__Action item__.
Without including any pictures, write out the data below exactly.

--------------------

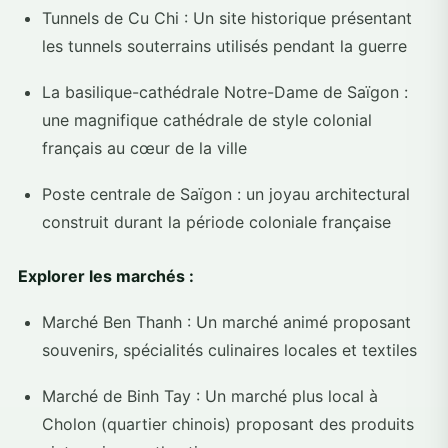
Tunnels de Cu Chi : Un site historique présentant
les tunnels souterrains utilisés pendant la guerre
La basilique-cathédrale Notre-Dame de Saïgon :
une magnifique cathédrale de style colonial
français au cœur de la ville
Poste centrale de Saïgon : un joyau architectural
construit durant la période coloniale française
Explorer les marchés :
Marché Ben Thanh : Un marché animé proposant
souvenirs, spécialités culinaires locales et textiles
Marché de Binh Tay : Un marché plus local à
Cholon (quartier chinois) proposant des produits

--------------------

__Answer for the task__.
Tunnels de Cu Chi : Un site historique présentant
les tunnels souterrains utilisés pendant la guerre
La basilique-cathédrale Notre-Dame de Saïgon :
une magnifique cathédrale de style colonial
français au cœur de la ville
Poste centrale de Saïgon : un joyau architectural
construit durant la période coloniale française
Explorer les marchés :
Marché Ben Thanh : Un marché animé proposant
souvenirs, spécialités culinaires locales et textiles
Marché de Binh Tay : Un marché plus local à
Cholon (quartier chinois) proposant des produits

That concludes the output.